As this is a small study of only seven BRCA mutation carriers, it must be viewed as hypothesis generating. We grouped BRCA1 and BRCA2 mutation carriers together despite the absence of preclinical data suggesting that BRCA2 predicts resistance to taxanes. Nonetheless, our results illustrate that both BRCA1 and BRCA2 mutation carriers may respond to taxane-based therapy. The retrospective design of the present study limits interpretation of the results, not only because of the nature of the endpoints evaluated but also because we included different taxane-based regimens in our analysis. It is unknown if combination regimens could alter the predictive potential of BRCA1, although all BRCA1 carriers in the present study received single-agent docetaxel.

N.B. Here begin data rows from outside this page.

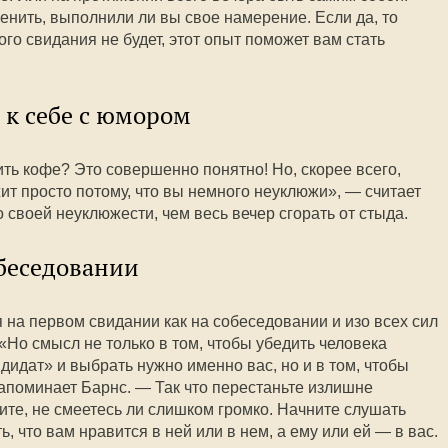
енить, выполнили ли вы свое намерение. Если да, то
ого свидания не будет, этот опыт поможет вам стать
я к себе с юмором
ть кофе? Это совершенно понятно! Но, скорее всего,
ит просто потому, что вы немного неуклюжи», — считает
своей неуклюжести, чем весь вечер сгорать от стыда.
обеседовании
 на первом свидании как на собеседовании и изо всех сил
«Но смысл не только в том, чтобы убедить человека
дидат» и выбрать нужно именно вас, но и в том, чтобы
напоминает Барнс. — Так что перестаньте излишне
рите, не смеетесь ли слишком громко. Начните слушать
, что вам нравится в ней или в нем, а ему или ей — в вас.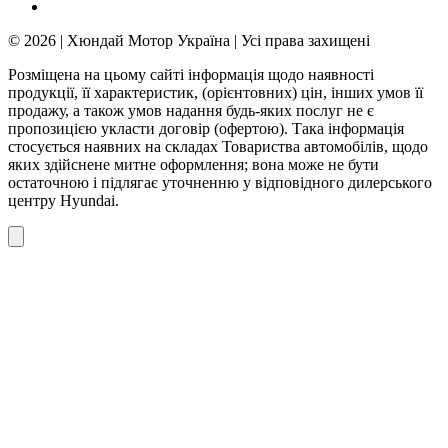
© 2026 | Хюндай Мотор Україна | Усі права захищені
Розміщена на цьому сайті інформація щодо наявності
продукції, її характеристик, (орієнтовних) цін, інших умов її
продажу, а також умов надання будь-яких послуг не є
пропозицією укласти договір (офертою). Така інформація
стосується наявних на складах Товариства автомобілів, щодо
яких здійснене митне оформлення; вона може не бути
остаточною і підлягає уточненню у відповідного дилерського
центру Hyundai.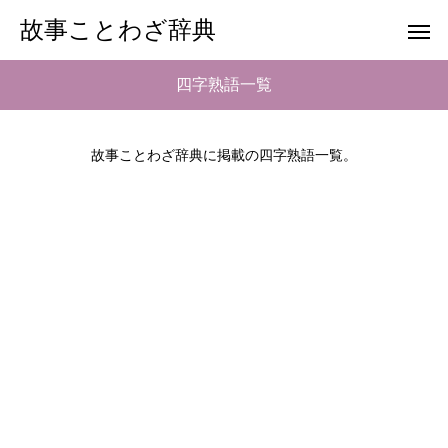
故事ことわざ辞典
四字熟語一覧
故事ことわざ辞典に掲載の四字熟語一覧。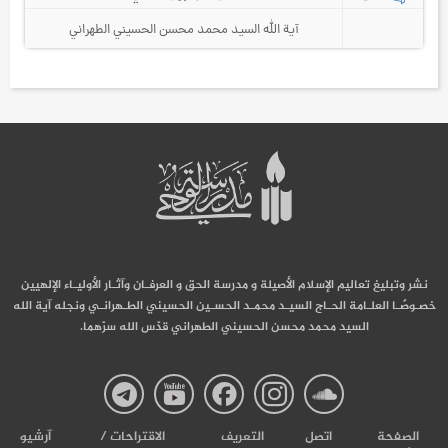
آية الله السيد محمد محسن الحسيني الطهراني
نشر وتبليغ تعاليم الإسلام الأصيلة و مدرسة الحق و العرفـان وآثـار الأوليـاء الإلهيين
خصـوصًـا العلـامة الحـاج السيـد محمـد الحسـين الحسيني الطـهرانـي ونجله آية الله
السيد محمد محسن الحسيني الطهراني قدّس الله سرّهما.
صفحة
صفحة
صفحة
صفحة
صفحة
الصفحة
اتصل
التعریف
الاقتراحات /
آرشیو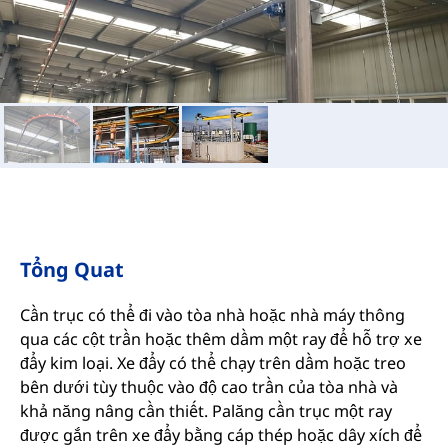
Tổng Quat
Cần trục có thể đi vào tòa nhà hoặc nhà máy thông
qua các cột trần hoặc thêm dầm một ray để hỗ trợ xe
đẩy kim loại. Xe đẩy có thể chạy trên dầm hoặc treo
bên dưới tùy thuộc vào độ cao trần của tòa nhà và
khả năng nâng cần thiết. Palăng cần trục một ray
được gắn trên xe đẩy bằng cáp thép hoặc dây xích để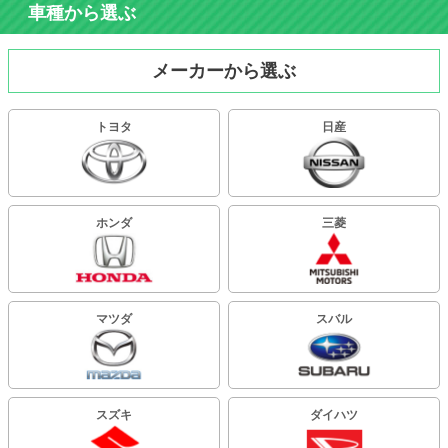
車種から選ぶ
メーカーから選ぶ
トヨタ
日産
ホンダ
三菱
マツダ
スバル
スズキ
ダイハツ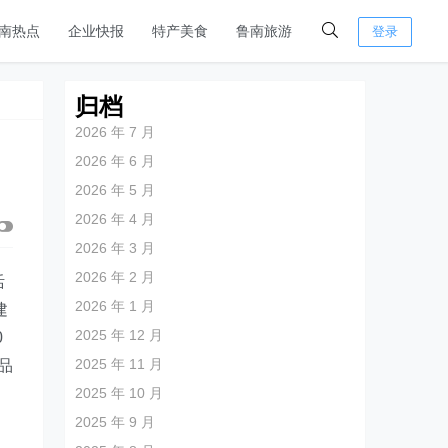
南热点
企业快报
特产美食
鲁南旅游
登录
归档
2026 年 7 月
2026 年 6 月
2026 年 5 月
2026 年 4 月
2026 年 3 月
2026 年 2 月
活
2026 年 1 月
建
2025 年 12 月
0
2025 年 11 月
品
2025 年 10 月
2025 年 9 月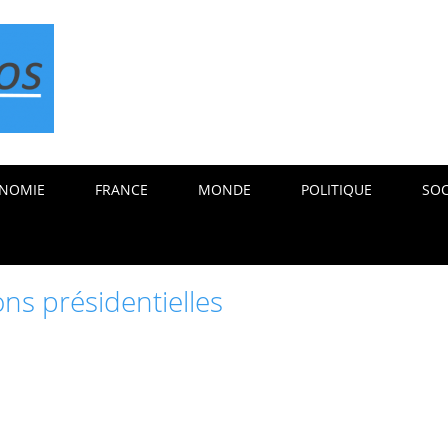
NOMIE
FRANCE
MONDE
POLITIQUE
SOC
ons présidentielles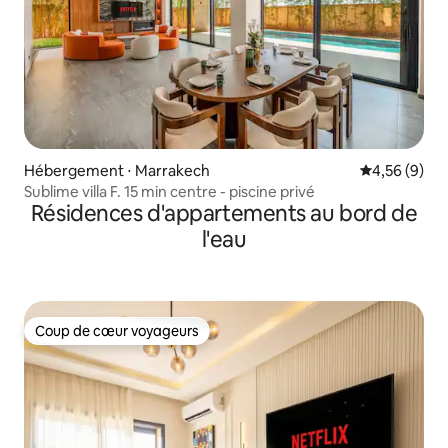
Hébergement ⋅ Marrakech
Évaluation m
4,56 (9)
Sublime villa F. 15 min centre - piscine privé
Résidences d'appartements au bord de
l'eau
Coup de cœur voyageurs
Coup de cœur voyageurs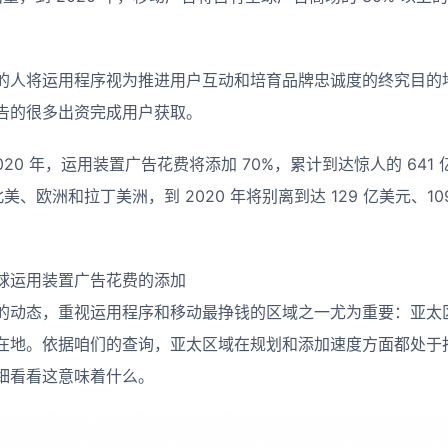
的人将运用程序视为推进用户互动和培育品牌忠诚度的终究目的
告的很多出资完成用户获取。
到 2020 年，运用装置广告花费将添加 70%，累计到达惊人的 64
美、欧洲和拉丁美洲，到 2020 年将别离到达 129 亿美元、109
球运用装置广告花费的添加
的动态，重视运用程序和移动最挣钱的区域之一尤为重要：亚太
在地。依据咱们的查询，亚太区域在规划和添加速度方面都处于
细看看这意味着什么。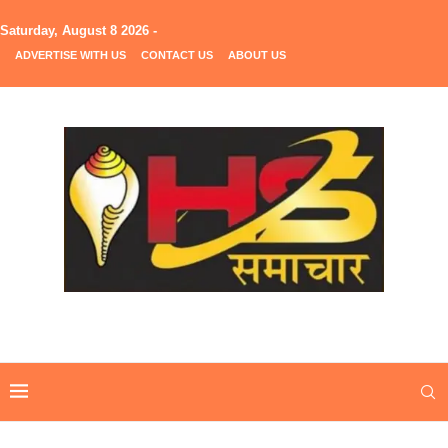
Saturday, August 8 2026 -
ADVERTISE WITH US
CONTACT US
ABOUT US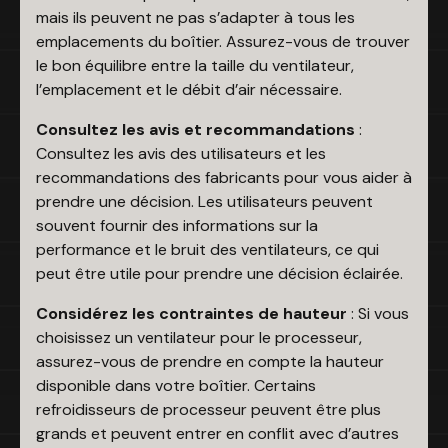
mais ils peuvent ne pas s’adapter à tous les
emplacements du boîtier. Assurez-vous de trouver
le bon équilibre entre la taille du ventilateur,
l’emplacement et le débit d’air nécessaire.
Consultez les avis et recommandations
:
Consultez les avis des utilisateurs et les
recommandations des fabricants pour vous aider à
prendre une décision. Les utilisateurs peuvent
souvent fournir des informations sur la
performance et le bruit des ventilateurs, ce qui
peut être utile pour prendre une décision éclairée.
Considérez les contraintes de hauteur
: Si vous
choisissez un ventilateur pour le processeur,
assurez-vous de prendre en compte la hauteur
disponible dans votre boîtier. Certains
refroidisseurs de processeur peuvent être plus
grands et peuvent entrer en conflit avec d’autres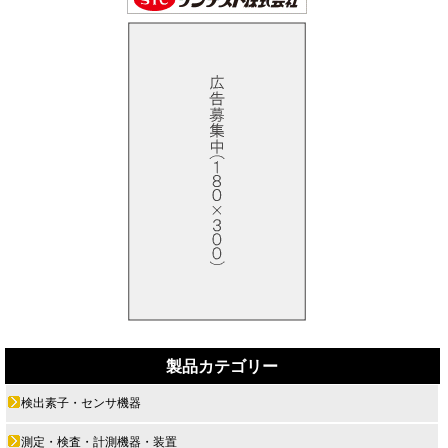
製品カテゴリー
検出素子・センサ機器
測定・検査・計測機器・装置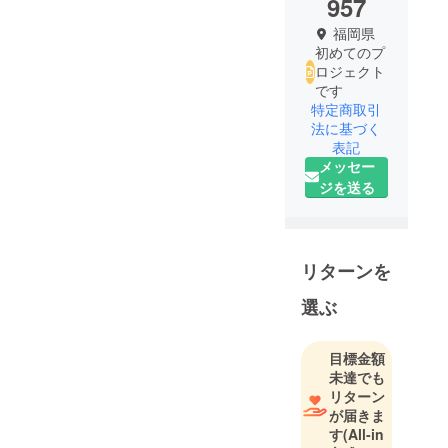
957
福岡県
初めてのプ
ロジェクト
です
特定商取引
法に基づく
表記
メッセー
ジを送る
リターンを
選ぶ
目標金額
未達でも
リターン
が届きま
す
(All-in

BRCA-associated prostate cancer represents a genetically defined subset of the disease associated with worse outcome . As such BRCA mutation may be considered a biomarker for aggressive prostate cancer. We report that it is possible for BRCA-associated prostate cancer to respond to taxane-based therapy, with no suggestion of resistance based on BRCA status. One BRCA mutation carrier achieved prolonged survival with platinum-based treatment. Platinum chemotherapy and PARP inhibition are active in BRCA-associated breast and ovarian cancer and are worth investigation in BRCA-associated prostate cancer.